I’m solving a multi objective MILP with two objectives and I’m using the package MultiJuMP.jl.
When solving linear models the are two methods in MultiJuMP a WeightedSum and EpsilonCons.
Why should I not provide the weights for the WeightedSum method?
Why I’m I not allowed to modify the pointperdim in EpsilonCons method?
To me it seems that the WeightedSum method “works” as an EpsilonCons method where I can decide on number of points per dimension and the EpsilonCons method has a fixed number of points per dimension.
Why should I not provide the weights for the WeightedSum method?
The WeightedSum method uses an iterative approach to compute which weights it should try to find points on the frontier. If you want to solve a problem given fixed weights, you don’t need MultiJuMP for that since it would be a single-objective problem.
Why I’m I not allowed to modify the pointperdim in EpsilonCons method?

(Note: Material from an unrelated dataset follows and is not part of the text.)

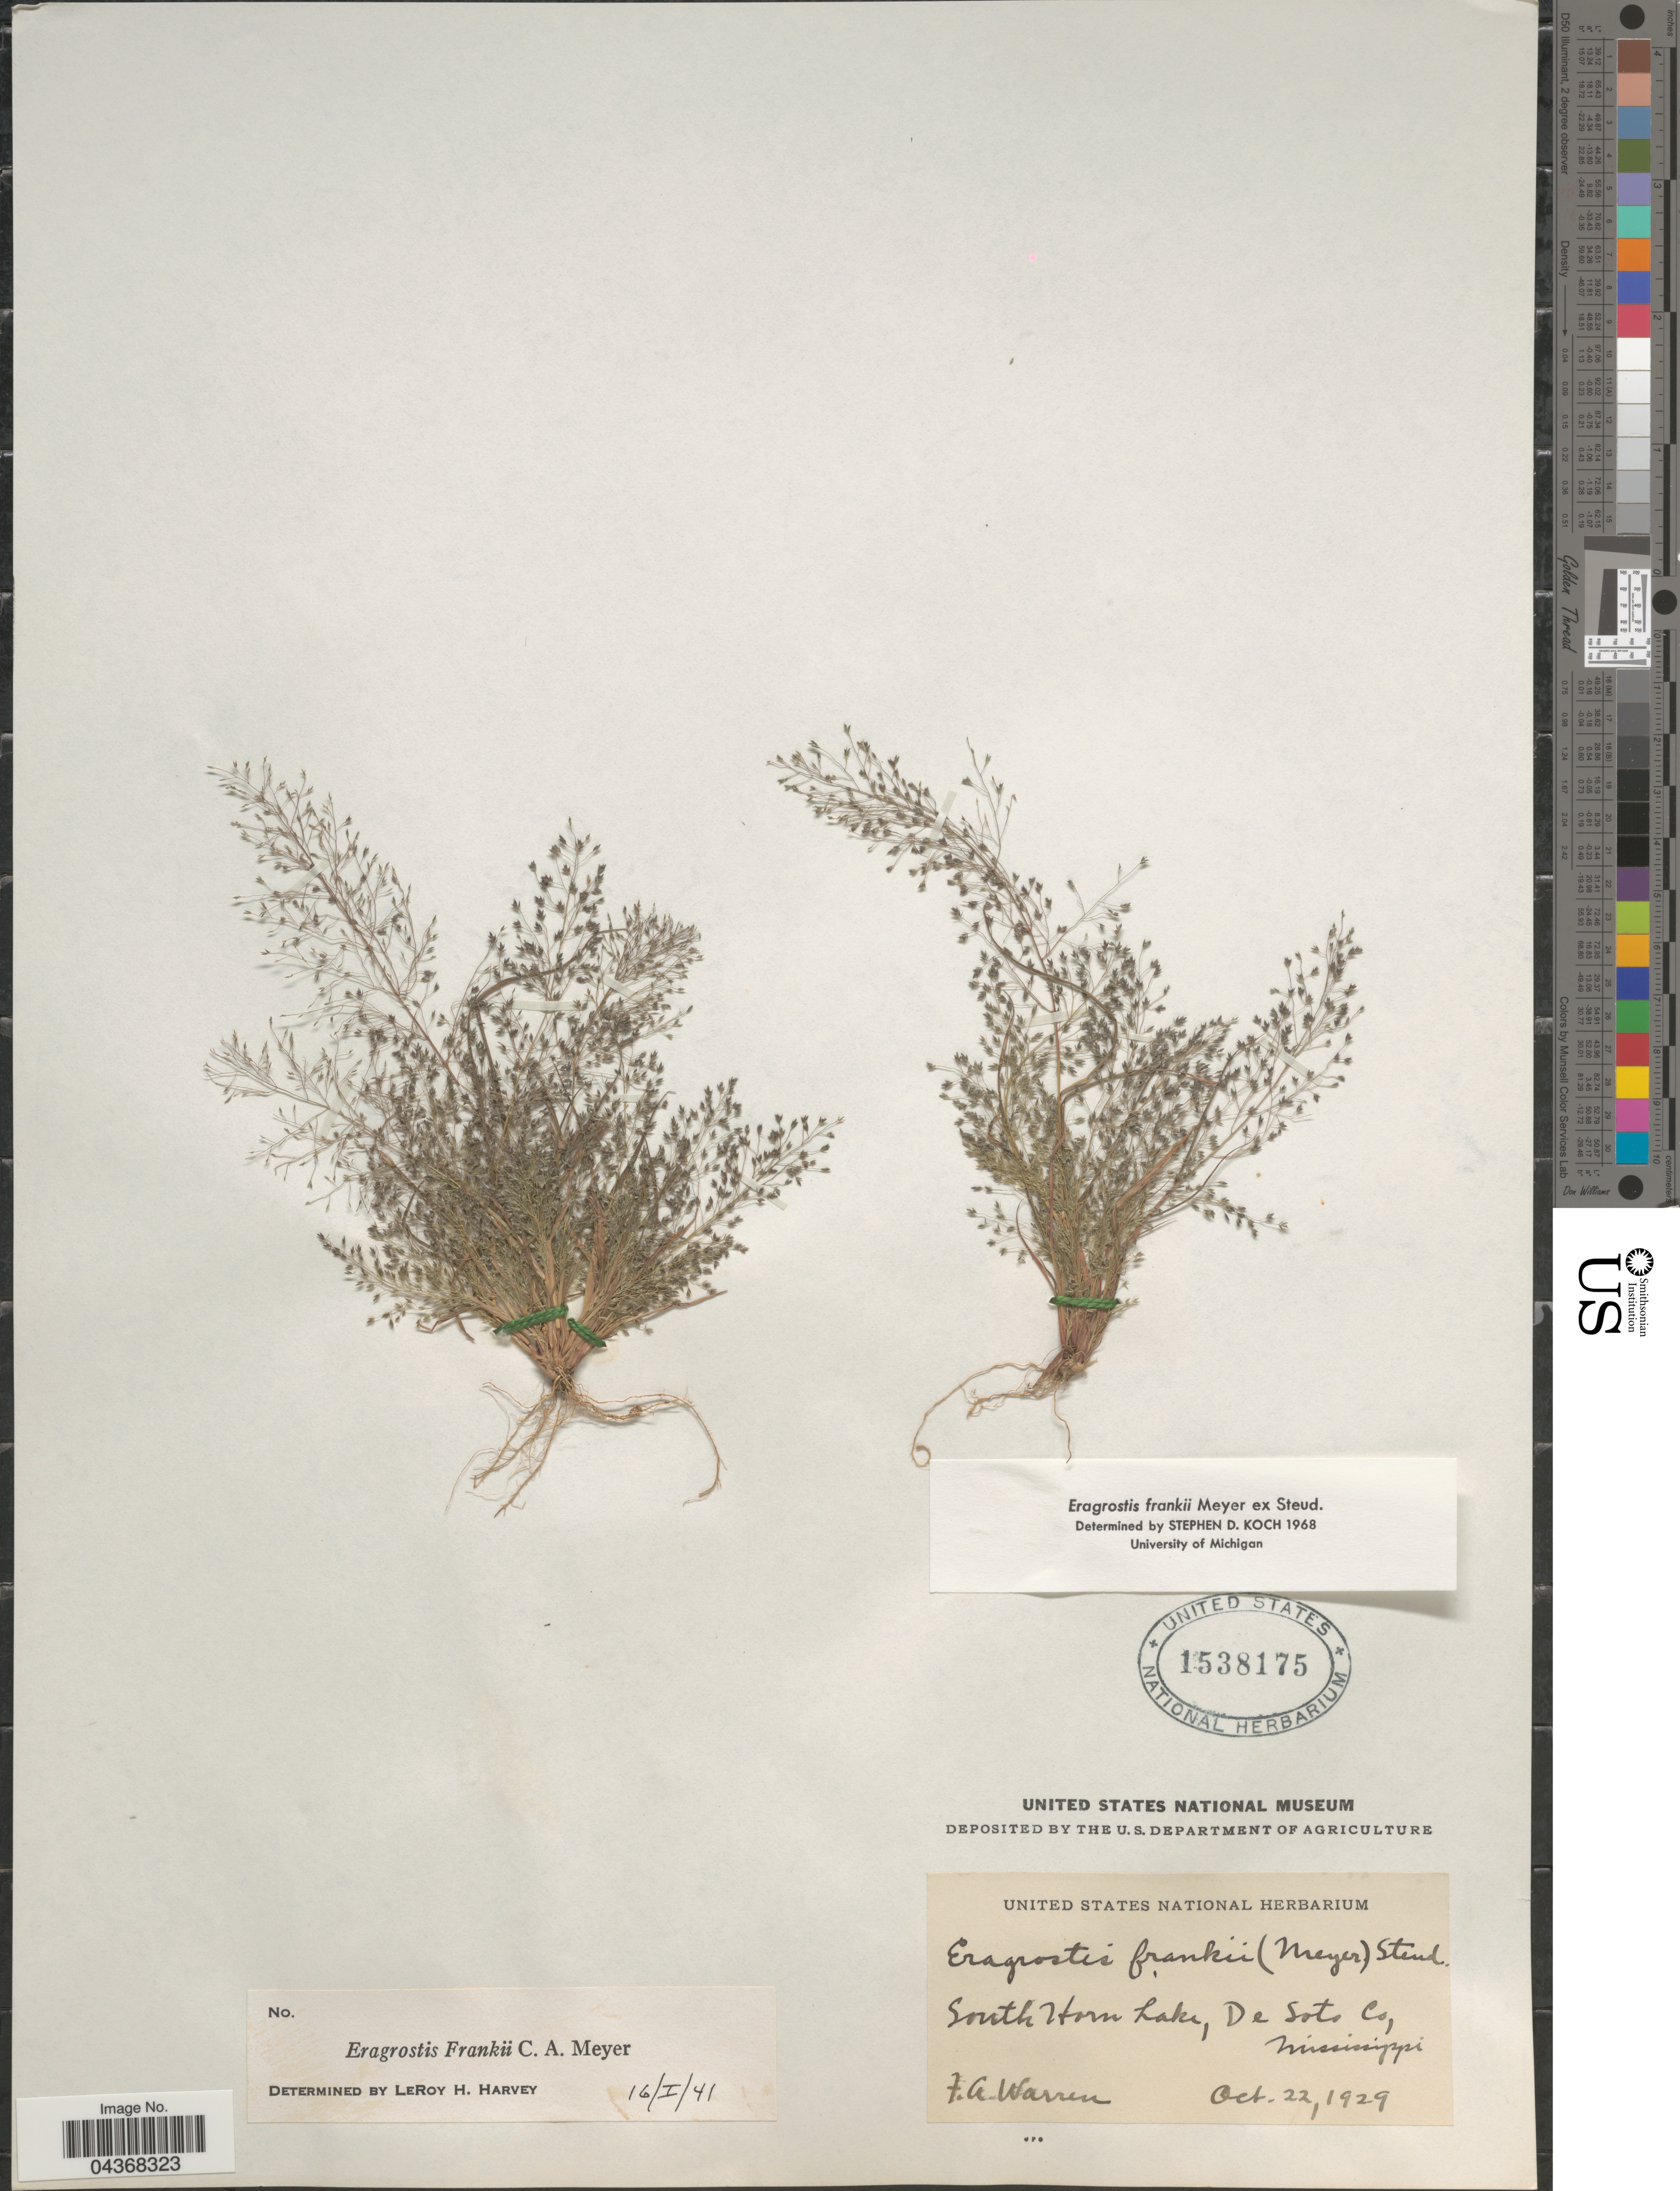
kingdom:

Ahh. Yes of course it would just be a single objective when the weights are known
Do know a good paper that explains the iterative approach?
Thank for clarifying my second question.
I haven’t looked in detail to what method they actually use, but a common solution method is the non inferior set estimation method.
Cohon, J. L., Church, R. L., & Sheer, D. P. (1979). Generating multiobjective
trade‐offs: An algorithm for bicriterion problems. Water Resources Research,
15(5), 1001-1010.
Essentially, you solve the two extemes, and then pick a weight such that the new objective function is parallel to the line connecting the two solutions. Then you can recurse into each new facet. There are probably some better graphical explanations online somewhere other than the paper.